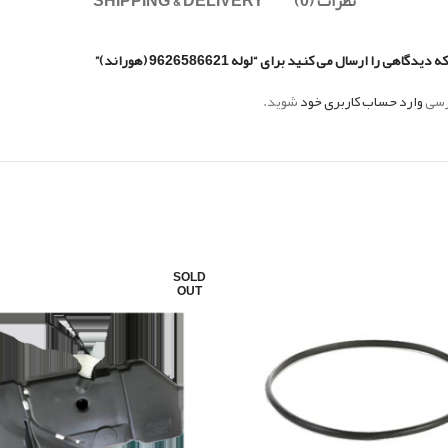
نظرات (0)
SHIPPING & DELIVERY
اهی را ارسال می کنید برای “لوله 9626586621 (هوراند)”
ررسی
وارد حساب کاربری خود
شوید.
SOLD
OUT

::::

#### Exercise details
Go through the material above and repeat it exactly. Omit the pictures.

#### Task result
نظرات (0)
SHIPPING & DELIVERY
اهی را ارسال می کنید برای “لوله 9626586621 (هوراند)”
ررسی
وارد حساب کاربری خود
شوید.
SOLD
OUT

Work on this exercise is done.